Former bus station, Station Square, Milton Keynes is a Grade II listed building in the Milton Keynes local planning authority area, England. First listed on 17 July 2014. Bus station. 4 related planning applications.

Former bus station, Station Square, Milton Keynes

WRENN ID
high-merlon-yew
Grade
II
Local Planning Authority
Milton Keynes
Country
England
Date first listed
17 July 2014
Type
Bus station
Source
Historic England listing

Description

Former Bus Station, Station Square, Milton Keynes

A bus station designed as a precisely calculated pavilion by Milton Keynes Development Corporation architects Derek Yeadon and Robert de Grey, with structural engineers Felix J Samuely, John Condon, Alan Marshall and Tom Scholar, and built by Costains Construction. The project had an estimated budget of £1.5 million.

The building was designed to provide an interchange for bus passengers beneath a deep canopy that sheltered both inside and outside waiting areas. The two-storey structure beneath the canopy contained, on the ground floor, a snack bar, information kiosk, booking office, newsagents and public lavatories, all accessible to disabled people. The upper floor housed United Counties Bus Company offices and staff facilities. Bus bays were diagonally aligned on the northern side with additional access from the Elder Gate frontage to the south.

Symmetrically placed ramped walks and steps at either end of the building connect the bus station to the town's pedestrian walkway infrastructure, which is defined by low parapet walls and dividers between planters and beds.

The bus station comprises a double-height space beneath a roof suspended from steel girders supported on steel columns, chosen to achieve a lightweight structure with wide spans. A canopy measuring 4,250 square metres (117 metres by 36 metres) is suspended from exposed steel frame girders supported on 20 specially manufactured steel columns bolted to pile caps. These support ten steel beams, each 36.2 metres long and weighing 12.5 tonnes, welded on site at ground level from two sections. The beams are spaced at 12-metre centres with a span between columns of 21.6 metres and cantilevers of 7.3 metres. The suspended roof is covered in plasticised PVC sheeting. Beneath the canopy stands an enclosed two-storey structurally independent core clad in stacked laid rectangular grey granite panels.

The canopy extends over a concrete paved podium which defines the extent of the bus station. The 'I' beams are exposed at each end of the roof, which is supported on each elevation on slender square-section steel piers set back from the perimeter. Rectangular light wells in the canopy bring natural light to the external seating area. The steel girders above the roof are visible from above but not at ground level or close proximity.

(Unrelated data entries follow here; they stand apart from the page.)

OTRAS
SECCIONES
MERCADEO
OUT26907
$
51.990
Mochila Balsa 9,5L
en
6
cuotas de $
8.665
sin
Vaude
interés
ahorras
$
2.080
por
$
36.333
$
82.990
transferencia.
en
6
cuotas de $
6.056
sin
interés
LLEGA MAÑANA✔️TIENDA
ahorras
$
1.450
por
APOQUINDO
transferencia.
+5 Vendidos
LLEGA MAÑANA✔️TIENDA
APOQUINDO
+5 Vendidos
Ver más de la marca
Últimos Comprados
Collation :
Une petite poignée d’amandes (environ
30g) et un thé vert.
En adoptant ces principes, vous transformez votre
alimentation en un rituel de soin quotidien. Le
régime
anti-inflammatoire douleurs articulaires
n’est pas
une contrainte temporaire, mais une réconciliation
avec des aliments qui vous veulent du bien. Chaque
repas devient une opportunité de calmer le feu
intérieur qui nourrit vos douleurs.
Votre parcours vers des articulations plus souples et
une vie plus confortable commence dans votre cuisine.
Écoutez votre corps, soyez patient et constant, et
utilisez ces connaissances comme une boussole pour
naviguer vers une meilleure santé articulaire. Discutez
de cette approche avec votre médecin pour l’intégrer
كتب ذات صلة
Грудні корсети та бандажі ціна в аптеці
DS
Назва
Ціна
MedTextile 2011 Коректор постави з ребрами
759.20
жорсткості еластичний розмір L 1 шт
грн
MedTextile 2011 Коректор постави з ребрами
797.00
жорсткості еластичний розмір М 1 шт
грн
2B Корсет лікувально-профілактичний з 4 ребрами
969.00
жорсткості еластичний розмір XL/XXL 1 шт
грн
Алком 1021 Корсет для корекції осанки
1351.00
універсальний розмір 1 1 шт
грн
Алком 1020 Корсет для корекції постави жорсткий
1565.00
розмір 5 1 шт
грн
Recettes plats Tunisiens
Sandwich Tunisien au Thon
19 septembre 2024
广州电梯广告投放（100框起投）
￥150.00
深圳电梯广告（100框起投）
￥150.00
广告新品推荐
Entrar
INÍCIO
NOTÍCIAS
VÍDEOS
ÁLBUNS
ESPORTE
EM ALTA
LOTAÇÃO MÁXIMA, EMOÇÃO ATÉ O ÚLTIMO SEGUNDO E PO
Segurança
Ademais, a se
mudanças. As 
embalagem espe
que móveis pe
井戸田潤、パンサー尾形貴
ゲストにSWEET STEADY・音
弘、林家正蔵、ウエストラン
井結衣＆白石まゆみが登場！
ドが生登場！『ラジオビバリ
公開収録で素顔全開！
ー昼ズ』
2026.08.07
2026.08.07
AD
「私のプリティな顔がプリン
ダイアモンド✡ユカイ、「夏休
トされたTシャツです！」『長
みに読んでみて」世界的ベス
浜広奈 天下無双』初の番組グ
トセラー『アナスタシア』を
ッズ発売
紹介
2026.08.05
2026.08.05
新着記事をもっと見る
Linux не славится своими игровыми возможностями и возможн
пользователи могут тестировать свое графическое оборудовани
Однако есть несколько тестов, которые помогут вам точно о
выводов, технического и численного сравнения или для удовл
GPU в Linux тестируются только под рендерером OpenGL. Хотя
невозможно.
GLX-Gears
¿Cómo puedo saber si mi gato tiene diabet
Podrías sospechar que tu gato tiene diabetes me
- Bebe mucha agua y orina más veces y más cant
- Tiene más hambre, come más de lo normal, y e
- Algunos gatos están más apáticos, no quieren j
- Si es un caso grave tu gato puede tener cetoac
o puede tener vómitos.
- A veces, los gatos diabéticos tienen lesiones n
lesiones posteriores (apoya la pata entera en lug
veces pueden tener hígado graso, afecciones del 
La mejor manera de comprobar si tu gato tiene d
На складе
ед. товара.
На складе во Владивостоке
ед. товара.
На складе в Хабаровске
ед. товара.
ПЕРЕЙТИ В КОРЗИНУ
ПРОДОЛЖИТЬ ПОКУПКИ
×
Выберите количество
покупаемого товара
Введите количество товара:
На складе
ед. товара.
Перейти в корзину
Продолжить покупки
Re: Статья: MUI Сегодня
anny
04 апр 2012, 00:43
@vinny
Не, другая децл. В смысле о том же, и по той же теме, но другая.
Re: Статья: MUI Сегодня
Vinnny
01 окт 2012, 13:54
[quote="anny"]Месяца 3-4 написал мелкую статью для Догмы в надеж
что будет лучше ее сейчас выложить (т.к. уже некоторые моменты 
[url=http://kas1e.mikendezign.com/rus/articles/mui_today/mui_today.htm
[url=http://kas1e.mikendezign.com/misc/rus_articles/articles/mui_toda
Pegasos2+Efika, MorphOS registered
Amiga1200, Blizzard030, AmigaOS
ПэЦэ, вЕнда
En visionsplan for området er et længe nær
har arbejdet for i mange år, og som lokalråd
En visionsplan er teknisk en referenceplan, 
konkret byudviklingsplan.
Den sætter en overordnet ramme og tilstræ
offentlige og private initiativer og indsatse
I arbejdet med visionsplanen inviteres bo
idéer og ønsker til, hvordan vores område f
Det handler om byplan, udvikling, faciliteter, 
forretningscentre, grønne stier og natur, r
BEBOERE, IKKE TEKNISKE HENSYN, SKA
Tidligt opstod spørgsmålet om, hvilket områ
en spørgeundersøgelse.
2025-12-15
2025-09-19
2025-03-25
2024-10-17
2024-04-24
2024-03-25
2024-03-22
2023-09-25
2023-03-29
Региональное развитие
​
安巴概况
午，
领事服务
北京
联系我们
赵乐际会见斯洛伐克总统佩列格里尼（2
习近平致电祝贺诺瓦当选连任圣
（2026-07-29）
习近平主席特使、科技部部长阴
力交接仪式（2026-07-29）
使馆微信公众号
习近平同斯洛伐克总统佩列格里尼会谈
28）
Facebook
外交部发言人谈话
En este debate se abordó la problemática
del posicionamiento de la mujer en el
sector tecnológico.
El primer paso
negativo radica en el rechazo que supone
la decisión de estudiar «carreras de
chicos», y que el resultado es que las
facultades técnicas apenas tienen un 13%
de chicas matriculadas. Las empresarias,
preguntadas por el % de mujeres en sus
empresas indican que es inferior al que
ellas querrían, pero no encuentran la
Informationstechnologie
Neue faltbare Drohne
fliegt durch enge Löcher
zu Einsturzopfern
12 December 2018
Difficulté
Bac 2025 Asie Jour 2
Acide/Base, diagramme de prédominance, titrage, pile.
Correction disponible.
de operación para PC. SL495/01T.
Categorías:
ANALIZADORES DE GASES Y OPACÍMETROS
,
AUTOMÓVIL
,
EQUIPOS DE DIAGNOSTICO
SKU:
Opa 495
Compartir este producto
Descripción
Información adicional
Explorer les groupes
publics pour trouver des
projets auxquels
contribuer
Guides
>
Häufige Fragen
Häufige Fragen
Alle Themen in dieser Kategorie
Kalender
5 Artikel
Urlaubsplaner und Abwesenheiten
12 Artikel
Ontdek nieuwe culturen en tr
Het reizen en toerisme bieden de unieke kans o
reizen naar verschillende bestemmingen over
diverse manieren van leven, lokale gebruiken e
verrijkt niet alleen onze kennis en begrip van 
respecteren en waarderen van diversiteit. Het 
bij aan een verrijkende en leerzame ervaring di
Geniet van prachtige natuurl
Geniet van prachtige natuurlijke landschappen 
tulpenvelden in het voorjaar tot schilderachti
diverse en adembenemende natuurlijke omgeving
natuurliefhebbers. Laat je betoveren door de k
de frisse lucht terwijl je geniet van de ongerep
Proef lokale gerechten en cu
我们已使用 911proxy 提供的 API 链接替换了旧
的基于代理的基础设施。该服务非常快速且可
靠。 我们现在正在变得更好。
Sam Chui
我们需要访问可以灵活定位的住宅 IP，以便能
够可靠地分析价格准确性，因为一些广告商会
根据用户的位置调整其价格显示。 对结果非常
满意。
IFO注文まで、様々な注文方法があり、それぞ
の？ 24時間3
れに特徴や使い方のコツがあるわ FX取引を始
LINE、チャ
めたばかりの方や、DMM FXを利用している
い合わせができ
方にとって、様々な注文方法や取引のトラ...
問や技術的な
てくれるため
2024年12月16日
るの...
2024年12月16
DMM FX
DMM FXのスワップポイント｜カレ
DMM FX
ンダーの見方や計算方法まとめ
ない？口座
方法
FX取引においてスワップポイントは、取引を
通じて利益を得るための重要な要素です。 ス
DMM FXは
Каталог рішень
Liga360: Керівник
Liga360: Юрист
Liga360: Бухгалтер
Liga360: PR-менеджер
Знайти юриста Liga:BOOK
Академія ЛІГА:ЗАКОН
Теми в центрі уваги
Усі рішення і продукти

Of the two-storey building beneath the canopy, the end bays of the main elevations and eastern wall are blank and clad in granite blocks. The central six bays on both main elevations are defined by rectangular granite clad piers set forward from a fully glazed ground floor screen wall and door units to the concourse and waiting room, providing views out to the buses. Above, on both elevations, the upper floor has continuous top-hung casement windows beneath shallow clerestory glazing, set flush with the façade and high beneath the roof. On the northern elevation the fenestration steps down to light the foyer at the head of an external steel stair, added when United Counties left the first floor, which gives access to the upper floor. Entrances on both elevations have sliding door units, altered from the original side-hung automatic doors, opening onto the foyer and ticket office. The western end is also glazed, lighting an internal stairwell added when United Counties left the first floor. The name 'Milton Keynes Central Bus Station' was applied to both main elevations in lettering consistently used throughout Milton Keynes, but was removed from the south elevation when the first floor windows were altered.

The external seating area at the eastern end has granite clad concrete benches with tile seats, set either side of low spine walls or seat backs.

The podium which defines the bus station distinguishes pedestrian from vehicular areas and is slightly raised above street level, indented on the northern side to define the bus bays. Steel frames set at an angle adjacent to the bus bays formerly supported travel information panels. To the east and west the podium merges with the paving to provide uninterrupted access to walkways.

The waiting room is fitted with solid timber tables, benches and seating lining the walls, supported on steel frames with channelled bench and table ends. The western and eastern original staircases are concrete with a grey terrazzo finish. The additional internal staircase at the western end is timber. Previous fixings suggest that the balustrade has been altered.